Modeling Health Care Policy Alternatives

RAND researchers suggest specific improvements to data, as well as creation of a communications forum for modelers and policy-makers, to increase the utility of models that analyze health policy options, in this essay from Health Services Research in 2020.

The authors examined two types of models commonly used for health policy evaluation: microsimulation and cell-based models. Microsimulations are useful for modeling complex systems; but, in order to be accurate, they need large amounts of data about agents, their relationships and impacts on each other. Microsimulations are strong models for health policy changes, including health insurance reform. Cell-simulations are coarser and can be used when large amounts of data are not available or necessary. The simplicity and transparency of cell models makes them attractive.

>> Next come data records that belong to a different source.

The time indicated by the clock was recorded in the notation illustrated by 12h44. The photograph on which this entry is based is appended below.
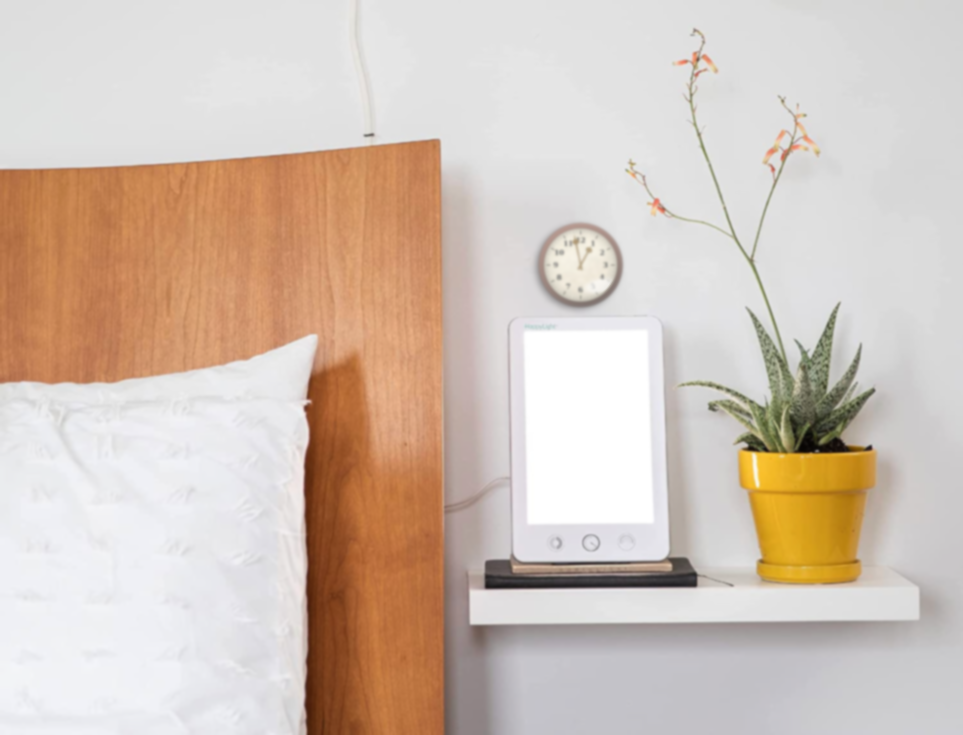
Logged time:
12h58
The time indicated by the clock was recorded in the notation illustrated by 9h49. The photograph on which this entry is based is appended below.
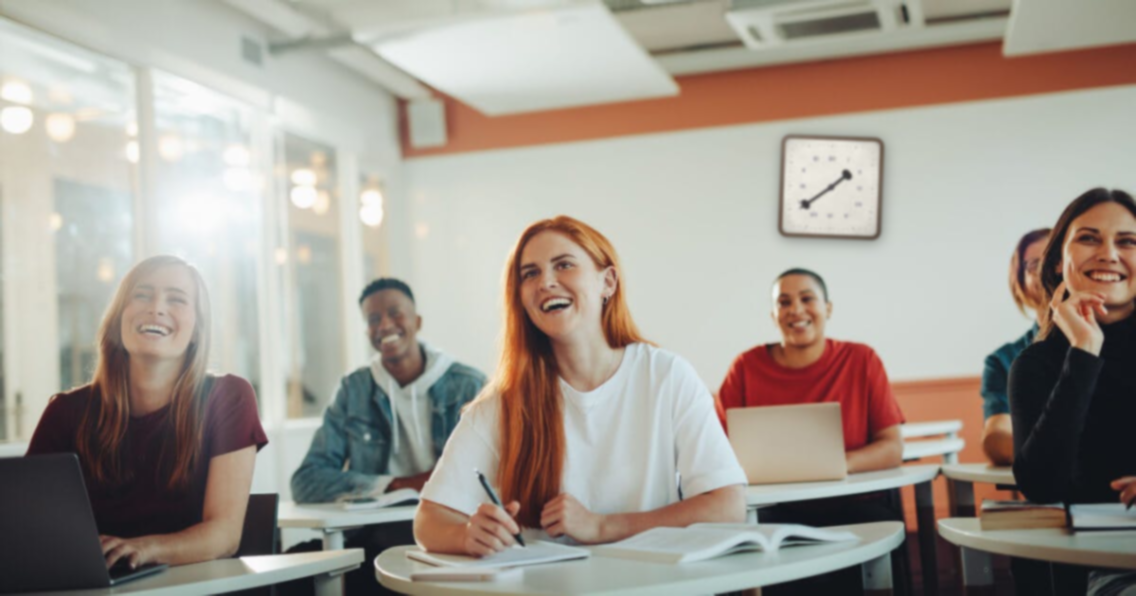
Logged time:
1h39
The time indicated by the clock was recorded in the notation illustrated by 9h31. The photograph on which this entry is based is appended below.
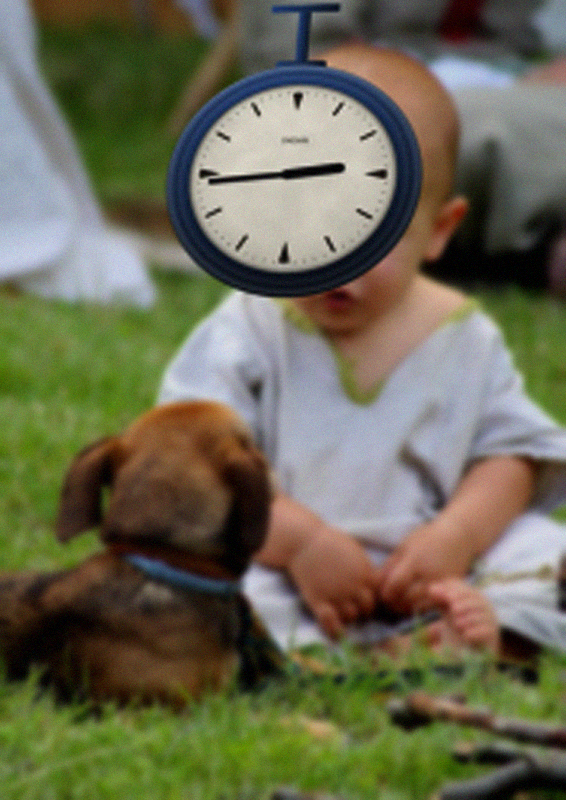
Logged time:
2h44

The authors make specific recommendations to strengthen health policy modeling:

  • Fund several studies that approach a key question in different ways. Then, the results from these diverse studies can be synthesized to provide more reliable causal parameters and ranges of effects on critical health policy issues.
  • Improve the longitudinal study of responses to behavioral changes by standardizing across nationally-representative studies, increasing sample sizes and specifically studying the behaviors of two key actors in health policy: employers and physicians.
  • Improve access to existing data sets that link agents (e.g., patients to providers, workers to employers.)
  • Create a forum for modelers, stakeholders and policy-makers to routinely communicate.

The authors note that even models with limitations can help policy-makers, as long as those limitations are understood and clearly communicated. But, according to the authors, given the scale of current health policy reform efforts, investing in the tools necessary to provide policy-makers with useful information should be a high priority.